Lavado and others first noticed Occupy Hartford as it began organizing on the Internet and through social media earlier this month. The Occupy Wall Street protest in New York City, which started mid-September, encouraged other cities to start their own demonstrations. Connecticut cities now joining the movement include Hartford, New Haven, New London and Bridgeport.

The Wall Street protests have received criticism for projecting a message too broad and too diffuse for clear political action, but Hartford protestors said the main message centers on ending corporate greed and economic disparity in America. Lavado said the political system essentially created two sets of constituents by listening to corporate America and special interests with money, while marginalizing the rest of the country, or the “99 percent” of people who don’t constitute the country’s wealthiest 1 percent.

“Ninety-nine percent: that’s the message,” she said. “Everything else falls under that umbrella. We’re all on the brink of losing jobs or our insurance. Why is it that government can’t get anything accomplished? We don’t have the money to be heard, so we have to pool together to be heard.”

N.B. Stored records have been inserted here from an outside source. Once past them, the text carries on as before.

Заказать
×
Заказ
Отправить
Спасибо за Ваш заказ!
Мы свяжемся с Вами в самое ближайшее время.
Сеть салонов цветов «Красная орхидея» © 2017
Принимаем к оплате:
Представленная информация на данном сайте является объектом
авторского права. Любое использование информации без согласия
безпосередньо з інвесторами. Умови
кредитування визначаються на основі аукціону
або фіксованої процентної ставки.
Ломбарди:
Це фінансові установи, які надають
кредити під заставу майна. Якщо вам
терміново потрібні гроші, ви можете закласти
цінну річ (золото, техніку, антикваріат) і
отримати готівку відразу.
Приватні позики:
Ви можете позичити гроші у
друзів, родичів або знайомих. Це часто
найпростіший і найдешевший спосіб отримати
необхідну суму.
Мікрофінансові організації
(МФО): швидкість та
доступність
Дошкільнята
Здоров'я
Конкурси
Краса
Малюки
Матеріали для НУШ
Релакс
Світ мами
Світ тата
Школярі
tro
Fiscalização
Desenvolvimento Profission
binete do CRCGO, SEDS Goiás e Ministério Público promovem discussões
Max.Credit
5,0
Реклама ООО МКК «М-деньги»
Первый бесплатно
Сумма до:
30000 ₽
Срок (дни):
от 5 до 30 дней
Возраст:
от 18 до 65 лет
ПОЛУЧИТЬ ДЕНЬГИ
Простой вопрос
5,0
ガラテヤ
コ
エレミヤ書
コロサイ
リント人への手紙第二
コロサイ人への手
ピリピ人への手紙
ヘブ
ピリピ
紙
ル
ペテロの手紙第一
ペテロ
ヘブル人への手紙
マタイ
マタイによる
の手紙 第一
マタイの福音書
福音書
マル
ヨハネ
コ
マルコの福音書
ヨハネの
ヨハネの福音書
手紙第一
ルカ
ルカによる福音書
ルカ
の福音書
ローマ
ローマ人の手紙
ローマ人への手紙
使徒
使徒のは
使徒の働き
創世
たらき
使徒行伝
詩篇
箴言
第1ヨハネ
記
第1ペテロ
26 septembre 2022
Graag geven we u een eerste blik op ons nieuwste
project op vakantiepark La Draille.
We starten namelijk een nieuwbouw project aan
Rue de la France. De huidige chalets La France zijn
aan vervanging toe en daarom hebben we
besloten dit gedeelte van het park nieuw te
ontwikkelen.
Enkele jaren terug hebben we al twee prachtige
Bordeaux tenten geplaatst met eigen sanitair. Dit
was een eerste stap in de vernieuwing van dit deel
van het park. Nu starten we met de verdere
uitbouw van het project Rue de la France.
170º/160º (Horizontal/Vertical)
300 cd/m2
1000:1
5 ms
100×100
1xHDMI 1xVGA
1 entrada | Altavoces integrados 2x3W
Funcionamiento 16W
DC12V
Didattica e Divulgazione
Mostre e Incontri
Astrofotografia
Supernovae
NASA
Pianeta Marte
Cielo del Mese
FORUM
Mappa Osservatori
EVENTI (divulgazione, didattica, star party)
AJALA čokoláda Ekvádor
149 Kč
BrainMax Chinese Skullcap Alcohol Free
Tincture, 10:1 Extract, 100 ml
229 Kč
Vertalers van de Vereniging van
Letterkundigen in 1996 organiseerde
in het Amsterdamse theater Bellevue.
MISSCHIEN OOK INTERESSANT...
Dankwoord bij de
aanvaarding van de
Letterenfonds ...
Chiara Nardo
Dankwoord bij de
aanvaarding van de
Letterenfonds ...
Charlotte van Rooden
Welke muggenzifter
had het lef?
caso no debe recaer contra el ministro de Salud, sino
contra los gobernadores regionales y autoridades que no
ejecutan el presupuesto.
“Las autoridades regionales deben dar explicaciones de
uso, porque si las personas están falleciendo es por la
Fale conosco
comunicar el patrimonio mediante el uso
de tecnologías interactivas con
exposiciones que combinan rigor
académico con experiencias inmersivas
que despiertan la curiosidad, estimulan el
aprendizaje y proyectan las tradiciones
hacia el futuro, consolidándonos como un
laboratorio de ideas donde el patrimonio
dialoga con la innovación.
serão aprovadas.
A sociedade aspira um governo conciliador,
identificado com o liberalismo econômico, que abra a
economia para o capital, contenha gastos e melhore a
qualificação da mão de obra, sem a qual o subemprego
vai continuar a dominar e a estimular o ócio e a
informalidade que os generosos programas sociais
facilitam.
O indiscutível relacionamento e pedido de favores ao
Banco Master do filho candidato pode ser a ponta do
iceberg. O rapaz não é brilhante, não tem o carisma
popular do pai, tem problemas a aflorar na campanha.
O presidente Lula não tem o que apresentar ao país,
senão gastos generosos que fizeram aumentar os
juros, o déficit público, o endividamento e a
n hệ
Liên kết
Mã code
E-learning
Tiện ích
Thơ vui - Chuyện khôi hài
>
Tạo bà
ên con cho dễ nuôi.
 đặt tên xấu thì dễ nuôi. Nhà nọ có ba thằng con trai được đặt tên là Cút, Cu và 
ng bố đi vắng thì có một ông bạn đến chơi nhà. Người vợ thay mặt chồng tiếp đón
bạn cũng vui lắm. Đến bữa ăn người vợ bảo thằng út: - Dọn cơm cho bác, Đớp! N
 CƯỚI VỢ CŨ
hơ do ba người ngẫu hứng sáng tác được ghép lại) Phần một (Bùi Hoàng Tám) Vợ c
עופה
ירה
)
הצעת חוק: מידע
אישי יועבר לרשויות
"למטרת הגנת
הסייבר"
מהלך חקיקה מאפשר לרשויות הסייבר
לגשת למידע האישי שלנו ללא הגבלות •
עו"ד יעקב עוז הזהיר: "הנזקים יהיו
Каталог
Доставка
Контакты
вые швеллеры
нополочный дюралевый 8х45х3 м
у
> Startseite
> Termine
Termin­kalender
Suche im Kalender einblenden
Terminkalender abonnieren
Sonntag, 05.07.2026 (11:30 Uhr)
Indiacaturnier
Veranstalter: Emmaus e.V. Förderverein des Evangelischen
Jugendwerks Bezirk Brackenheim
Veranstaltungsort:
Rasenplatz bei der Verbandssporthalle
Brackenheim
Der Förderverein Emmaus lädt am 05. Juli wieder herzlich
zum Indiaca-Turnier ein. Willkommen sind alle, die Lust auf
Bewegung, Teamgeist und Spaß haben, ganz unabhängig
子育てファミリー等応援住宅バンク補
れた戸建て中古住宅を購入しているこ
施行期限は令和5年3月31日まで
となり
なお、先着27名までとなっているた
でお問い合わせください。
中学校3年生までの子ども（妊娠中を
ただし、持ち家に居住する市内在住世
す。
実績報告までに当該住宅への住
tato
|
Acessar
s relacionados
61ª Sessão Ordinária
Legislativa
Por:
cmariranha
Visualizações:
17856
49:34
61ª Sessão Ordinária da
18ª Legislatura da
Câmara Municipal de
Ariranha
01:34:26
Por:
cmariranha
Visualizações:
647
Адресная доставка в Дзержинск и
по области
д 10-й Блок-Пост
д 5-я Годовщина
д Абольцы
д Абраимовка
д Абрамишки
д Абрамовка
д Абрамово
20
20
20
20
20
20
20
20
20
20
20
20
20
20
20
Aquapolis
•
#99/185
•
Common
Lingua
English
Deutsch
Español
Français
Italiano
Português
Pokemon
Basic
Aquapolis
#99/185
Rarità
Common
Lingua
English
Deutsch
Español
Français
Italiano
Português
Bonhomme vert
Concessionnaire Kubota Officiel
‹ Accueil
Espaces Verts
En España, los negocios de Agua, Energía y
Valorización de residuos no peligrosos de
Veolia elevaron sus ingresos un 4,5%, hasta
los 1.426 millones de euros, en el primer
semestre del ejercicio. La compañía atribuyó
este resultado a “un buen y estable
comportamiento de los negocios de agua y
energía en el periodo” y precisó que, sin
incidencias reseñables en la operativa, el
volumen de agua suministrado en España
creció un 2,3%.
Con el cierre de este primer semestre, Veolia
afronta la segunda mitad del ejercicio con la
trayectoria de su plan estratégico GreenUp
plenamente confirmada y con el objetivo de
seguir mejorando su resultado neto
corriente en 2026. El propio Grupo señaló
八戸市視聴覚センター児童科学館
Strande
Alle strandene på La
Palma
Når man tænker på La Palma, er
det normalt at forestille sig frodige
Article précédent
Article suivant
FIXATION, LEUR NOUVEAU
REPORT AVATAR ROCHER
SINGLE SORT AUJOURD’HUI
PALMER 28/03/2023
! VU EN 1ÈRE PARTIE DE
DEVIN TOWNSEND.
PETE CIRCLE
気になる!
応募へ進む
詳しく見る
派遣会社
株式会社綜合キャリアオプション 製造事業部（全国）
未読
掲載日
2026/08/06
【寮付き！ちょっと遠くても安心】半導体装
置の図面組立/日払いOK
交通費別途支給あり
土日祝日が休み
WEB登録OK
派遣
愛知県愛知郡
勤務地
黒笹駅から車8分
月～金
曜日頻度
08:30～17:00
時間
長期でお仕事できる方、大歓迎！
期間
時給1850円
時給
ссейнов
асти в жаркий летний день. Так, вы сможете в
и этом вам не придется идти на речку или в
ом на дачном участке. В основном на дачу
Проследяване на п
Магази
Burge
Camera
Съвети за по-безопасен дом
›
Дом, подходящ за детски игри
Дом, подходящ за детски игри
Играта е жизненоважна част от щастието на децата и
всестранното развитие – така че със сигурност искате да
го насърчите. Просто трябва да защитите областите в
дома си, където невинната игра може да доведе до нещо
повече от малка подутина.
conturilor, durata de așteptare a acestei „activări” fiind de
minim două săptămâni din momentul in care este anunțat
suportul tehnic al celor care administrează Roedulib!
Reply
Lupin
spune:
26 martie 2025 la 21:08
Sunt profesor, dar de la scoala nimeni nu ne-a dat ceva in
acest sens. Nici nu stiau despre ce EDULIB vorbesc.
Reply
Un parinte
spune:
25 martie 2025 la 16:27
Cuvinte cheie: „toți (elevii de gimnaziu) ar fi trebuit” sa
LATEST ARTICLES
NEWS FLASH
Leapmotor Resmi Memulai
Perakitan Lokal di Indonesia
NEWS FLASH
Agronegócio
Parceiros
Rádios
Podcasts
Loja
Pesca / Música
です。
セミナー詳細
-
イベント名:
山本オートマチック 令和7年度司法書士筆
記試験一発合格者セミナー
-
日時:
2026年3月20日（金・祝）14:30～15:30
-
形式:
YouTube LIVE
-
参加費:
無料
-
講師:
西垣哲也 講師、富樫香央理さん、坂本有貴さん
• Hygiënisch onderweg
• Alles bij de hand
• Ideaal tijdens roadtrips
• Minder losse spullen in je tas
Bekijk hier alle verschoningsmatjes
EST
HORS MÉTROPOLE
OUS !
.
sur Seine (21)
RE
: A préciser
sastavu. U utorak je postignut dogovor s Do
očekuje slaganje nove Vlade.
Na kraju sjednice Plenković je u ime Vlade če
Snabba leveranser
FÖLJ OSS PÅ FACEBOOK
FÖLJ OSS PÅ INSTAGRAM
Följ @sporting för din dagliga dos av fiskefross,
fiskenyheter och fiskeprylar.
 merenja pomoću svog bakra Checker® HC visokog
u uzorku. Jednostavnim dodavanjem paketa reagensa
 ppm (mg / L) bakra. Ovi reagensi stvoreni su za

In addition to wars and joblessness, unmanageable debt makes the list of grievances falling under the Occupy umbrella. Lavado said she attended Capital Community College and completed an individualized degree program at Trinity College, leaving her with about $25,000 in debt. She said she hopes to start her graduate studies in communications at Quinnipiac University this January, although it would add another $100,000 to her rising debt. She said her fiancé started at Tunxis Community College in Farmington because he felt he had to go to school if he wanted to find a job.

“When you’re in a place like Fort Hood, you really see what’s wrong with this country,” she said. “There’s so much poverty within the army. Everybody’s in debt. These young guys want to go to school, but they can’t afford it, so they join the army.”

“One of the criticisms we keep getting is that we’re just over-educated and unemployed,” Prue said. Prue, 28, said he works as an in-home tutor for Professional Tutors of America, a Califonia-based tutoring service, while delivering food for DP Dough. He became an organizer of Occupy Hartford after visiting the protests on Wall Street.

He has helped organize committees and rallies among Hartford’s demonstrators while talking to Hartford authorities. Occupy Hartford has a finance committee for handling fundraising and donations and a direct action committee, whose members spend the day spreading word about the movement.

The group holds “general assembly” meetings every day at 5:30 p.m. to discuss their next moves–including plans for a march on the Bank of America building Friday at 5:00 p.m.

When demonstrations kicked off on October 5, Prue said he expected the movement to grow quickly. A week later, he admits he isn’t too excited about the turnout.

“We need numbers now, honestly,” he said. “We have 300 people at the rallies, but less than 10 percent are staying. We still have a lot to do to make this a solid movement.”